**REQUIRED ACTION**. Reproduce exactly the lines below from the one containing "try 和 catch 块。" through the one containing "如果该值为 1，则它进行解析，稍后在 try", including both, and nothing else.

[MATERIAL FOR THIS EXERCISE Boundary: Start]

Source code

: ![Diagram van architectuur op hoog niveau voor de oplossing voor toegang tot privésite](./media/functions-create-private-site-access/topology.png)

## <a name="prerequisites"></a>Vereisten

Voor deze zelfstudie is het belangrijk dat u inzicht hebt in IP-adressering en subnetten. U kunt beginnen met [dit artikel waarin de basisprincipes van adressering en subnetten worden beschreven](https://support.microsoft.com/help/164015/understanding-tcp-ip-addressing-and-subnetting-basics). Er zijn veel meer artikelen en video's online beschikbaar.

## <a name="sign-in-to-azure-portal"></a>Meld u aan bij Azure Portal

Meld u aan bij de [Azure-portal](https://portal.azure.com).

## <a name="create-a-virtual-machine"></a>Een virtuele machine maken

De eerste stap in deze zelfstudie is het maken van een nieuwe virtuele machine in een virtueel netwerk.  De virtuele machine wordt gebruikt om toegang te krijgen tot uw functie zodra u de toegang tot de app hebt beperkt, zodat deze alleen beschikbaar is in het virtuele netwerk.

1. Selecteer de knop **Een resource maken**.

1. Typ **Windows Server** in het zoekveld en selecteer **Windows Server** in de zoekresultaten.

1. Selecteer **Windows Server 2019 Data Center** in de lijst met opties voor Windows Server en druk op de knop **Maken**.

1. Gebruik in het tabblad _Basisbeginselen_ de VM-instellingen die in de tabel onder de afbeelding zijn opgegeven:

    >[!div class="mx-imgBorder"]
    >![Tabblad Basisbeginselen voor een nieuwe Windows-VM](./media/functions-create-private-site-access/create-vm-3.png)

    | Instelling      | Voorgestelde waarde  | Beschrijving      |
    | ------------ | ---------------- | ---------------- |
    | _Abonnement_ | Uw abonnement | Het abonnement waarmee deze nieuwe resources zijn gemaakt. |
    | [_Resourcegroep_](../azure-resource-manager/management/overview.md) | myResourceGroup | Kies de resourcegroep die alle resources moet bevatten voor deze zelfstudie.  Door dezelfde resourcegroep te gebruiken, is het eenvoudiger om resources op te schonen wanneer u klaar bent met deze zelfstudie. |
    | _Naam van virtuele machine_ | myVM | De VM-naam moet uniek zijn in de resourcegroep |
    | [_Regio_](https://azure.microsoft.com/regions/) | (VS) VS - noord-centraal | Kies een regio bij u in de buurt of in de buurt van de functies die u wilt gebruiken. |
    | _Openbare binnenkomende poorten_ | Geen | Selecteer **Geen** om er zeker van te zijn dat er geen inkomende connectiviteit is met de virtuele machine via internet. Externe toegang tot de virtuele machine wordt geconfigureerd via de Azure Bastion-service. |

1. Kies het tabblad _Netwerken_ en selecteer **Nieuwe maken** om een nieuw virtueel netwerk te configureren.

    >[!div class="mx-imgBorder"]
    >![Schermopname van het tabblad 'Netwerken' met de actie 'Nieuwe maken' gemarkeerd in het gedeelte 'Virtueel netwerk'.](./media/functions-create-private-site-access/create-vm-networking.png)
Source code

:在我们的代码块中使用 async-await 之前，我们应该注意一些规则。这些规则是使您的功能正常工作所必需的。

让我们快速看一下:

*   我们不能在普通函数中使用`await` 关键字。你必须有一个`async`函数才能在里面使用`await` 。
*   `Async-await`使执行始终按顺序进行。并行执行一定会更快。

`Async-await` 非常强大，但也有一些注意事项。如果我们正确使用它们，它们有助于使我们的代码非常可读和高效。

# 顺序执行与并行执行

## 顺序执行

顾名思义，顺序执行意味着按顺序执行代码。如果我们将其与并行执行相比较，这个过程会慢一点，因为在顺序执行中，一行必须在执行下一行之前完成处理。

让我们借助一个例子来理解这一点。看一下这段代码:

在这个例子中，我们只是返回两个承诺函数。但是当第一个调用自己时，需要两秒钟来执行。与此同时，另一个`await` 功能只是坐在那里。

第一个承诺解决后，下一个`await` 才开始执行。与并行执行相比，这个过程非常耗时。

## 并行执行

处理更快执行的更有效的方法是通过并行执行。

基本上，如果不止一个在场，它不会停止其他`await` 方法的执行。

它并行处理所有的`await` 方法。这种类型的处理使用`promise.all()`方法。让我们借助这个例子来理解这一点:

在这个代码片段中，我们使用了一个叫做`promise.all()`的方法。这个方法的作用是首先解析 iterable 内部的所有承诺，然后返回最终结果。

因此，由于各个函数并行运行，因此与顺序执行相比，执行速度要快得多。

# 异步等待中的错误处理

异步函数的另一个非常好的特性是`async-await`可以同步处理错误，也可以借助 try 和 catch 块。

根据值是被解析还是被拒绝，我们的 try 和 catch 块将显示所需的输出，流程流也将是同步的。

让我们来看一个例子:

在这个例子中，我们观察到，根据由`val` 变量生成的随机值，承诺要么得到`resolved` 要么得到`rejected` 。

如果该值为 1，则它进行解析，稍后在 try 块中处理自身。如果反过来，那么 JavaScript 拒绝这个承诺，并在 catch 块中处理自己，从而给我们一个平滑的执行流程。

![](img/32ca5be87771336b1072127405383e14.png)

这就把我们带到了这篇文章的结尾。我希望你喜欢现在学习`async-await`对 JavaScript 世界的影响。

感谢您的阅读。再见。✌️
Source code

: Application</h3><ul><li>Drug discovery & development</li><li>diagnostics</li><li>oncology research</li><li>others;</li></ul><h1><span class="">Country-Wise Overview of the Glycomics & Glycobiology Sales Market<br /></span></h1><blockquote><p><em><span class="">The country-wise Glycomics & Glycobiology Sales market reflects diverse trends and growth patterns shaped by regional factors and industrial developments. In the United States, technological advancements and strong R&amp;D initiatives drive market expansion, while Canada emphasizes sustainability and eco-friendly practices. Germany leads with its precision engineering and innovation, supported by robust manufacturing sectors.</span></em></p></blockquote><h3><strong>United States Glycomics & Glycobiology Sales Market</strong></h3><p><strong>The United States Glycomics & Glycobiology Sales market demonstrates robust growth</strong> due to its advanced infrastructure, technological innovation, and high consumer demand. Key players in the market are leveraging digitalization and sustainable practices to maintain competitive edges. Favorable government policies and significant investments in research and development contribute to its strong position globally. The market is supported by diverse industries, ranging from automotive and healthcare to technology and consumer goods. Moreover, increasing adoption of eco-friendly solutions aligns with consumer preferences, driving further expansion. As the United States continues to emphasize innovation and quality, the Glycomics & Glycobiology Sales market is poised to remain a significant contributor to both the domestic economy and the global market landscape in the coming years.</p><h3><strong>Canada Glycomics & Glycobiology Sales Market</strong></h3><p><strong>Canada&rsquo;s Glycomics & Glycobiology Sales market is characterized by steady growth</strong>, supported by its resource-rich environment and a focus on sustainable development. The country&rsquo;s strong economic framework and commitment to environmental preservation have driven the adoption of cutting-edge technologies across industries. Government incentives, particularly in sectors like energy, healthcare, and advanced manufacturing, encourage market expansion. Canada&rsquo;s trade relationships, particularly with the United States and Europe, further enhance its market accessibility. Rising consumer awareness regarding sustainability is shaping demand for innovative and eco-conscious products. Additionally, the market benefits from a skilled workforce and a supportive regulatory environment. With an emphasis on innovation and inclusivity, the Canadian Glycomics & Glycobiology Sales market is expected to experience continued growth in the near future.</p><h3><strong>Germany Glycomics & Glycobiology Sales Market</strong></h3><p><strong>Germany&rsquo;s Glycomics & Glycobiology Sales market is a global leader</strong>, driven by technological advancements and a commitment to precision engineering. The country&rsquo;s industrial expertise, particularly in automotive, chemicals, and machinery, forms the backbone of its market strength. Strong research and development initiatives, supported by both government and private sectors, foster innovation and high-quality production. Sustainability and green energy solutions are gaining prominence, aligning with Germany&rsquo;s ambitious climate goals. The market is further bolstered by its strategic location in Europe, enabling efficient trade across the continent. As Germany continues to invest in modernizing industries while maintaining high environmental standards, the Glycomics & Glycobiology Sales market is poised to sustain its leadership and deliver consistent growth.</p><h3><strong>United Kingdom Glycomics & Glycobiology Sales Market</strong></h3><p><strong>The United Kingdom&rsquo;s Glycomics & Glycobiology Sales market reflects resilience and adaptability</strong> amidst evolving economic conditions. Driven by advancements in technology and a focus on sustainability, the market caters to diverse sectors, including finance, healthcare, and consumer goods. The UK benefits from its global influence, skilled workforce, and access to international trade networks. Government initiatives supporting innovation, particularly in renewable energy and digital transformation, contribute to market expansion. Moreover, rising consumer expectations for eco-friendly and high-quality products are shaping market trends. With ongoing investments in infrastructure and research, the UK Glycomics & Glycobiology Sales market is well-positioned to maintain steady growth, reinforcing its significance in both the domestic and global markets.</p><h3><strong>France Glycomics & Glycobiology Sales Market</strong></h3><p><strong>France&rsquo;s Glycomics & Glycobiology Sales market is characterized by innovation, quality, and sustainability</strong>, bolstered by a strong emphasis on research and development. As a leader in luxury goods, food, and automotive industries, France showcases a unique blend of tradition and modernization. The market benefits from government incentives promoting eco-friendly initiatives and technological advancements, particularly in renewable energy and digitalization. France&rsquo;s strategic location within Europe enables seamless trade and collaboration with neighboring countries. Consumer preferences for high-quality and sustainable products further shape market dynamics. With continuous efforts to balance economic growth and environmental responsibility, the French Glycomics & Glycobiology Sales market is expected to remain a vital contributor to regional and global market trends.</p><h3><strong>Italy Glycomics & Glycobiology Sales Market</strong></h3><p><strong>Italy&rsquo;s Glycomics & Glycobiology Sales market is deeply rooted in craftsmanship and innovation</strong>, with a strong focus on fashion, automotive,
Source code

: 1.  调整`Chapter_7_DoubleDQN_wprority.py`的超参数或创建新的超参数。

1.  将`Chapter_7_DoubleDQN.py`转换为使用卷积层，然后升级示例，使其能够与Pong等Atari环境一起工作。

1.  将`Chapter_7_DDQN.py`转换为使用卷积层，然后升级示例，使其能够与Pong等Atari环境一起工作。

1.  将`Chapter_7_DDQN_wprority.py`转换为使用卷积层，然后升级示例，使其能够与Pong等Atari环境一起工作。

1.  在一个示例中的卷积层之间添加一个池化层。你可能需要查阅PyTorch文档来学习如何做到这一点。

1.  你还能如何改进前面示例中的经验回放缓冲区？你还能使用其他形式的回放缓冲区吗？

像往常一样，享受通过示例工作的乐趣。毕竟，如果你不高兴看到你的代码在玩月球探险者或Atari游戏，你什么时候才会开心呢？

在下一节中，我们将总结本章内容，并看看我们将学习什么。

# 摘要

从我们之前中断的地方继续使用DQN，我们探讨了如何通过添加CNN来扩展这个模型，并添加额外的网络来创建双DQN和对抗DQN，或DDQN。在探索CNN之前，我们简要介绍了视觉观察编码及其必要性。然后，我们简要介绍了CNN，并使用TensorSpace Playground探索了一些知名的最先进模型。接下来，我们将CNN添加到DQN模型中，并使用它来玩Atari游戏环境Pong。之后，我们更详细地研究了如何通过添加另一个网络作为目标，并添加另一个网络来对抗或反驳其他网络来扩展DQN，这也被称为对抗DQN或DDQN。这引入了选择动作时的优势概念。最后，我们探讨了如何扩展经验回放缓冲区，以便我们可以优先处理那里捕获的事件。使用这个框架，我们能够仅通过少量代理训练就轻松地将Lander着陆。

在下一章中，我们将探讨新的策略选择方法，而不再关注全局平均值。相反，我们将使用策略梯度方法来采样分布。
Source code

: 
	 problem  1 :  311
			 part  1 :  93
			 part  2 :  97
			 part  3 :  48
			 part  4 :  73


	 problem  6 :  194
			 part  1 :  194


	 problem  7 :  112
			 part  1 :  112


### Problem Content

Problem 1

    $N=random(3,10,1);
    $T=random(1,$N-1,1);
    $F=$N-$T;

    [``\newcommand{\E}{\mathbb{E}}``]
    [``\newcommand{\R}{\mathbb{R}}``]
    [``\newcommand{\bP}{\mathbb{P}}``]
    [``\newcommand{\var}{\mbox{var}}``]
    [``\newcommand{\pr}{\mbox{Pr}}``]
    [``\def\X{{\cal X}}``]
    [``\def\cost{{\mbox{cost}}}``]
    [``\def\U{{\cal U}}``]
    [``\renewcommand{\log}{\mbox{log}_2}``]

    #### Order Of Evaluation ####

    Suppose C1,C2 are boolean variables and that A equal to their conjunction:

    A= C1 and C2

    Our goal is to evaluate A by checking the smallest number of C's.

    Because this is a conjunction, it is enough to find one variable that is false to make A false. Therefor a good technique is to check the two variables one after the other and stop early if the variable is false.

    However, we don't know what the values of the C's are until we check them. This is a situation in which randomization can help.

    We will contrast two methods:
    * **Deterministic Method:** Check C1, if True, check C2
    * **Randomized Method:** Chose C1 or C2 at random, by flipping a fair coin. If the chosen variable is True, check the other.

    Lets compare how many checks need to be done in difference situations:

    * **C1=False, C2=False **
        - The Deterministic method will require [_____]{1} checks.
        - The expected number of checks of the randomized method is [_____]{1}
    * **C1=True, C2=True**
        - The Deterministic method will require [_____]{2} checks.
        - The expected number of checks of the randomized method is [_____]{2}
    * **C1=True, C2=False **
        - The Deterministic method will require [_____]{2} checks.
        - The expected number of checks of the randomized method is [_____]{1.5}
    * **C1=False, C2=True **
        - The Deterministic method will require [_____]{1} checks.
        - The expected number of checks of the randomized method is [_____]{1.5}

[MATERIAL FOR THIS EXERCISE Boundary: End]

**RESPONSE TO THE TASK**.
异步函数的另一个非常好的特性是`async-await`可以同步处理错误，也可以借助 try 和 catch 块。

根据值是被解析还是被拒绝，我们的 try 和 catch 块将显示所需的输出，流程流也将是同步的。

让我们来看一个例子:

在这个例子中，我们观察到，根据由`val` 变量生成的随机值，承诺要么得到`resolved` 要么得到`rejected` 。

如果该值为 1，则它进行解析，稍后在 try 块中处理自身。如果反过来，那么 JavaScript 拒绝这个承诺，并在 catch 块中处理自己，从而给我们一个平滑的执行流程。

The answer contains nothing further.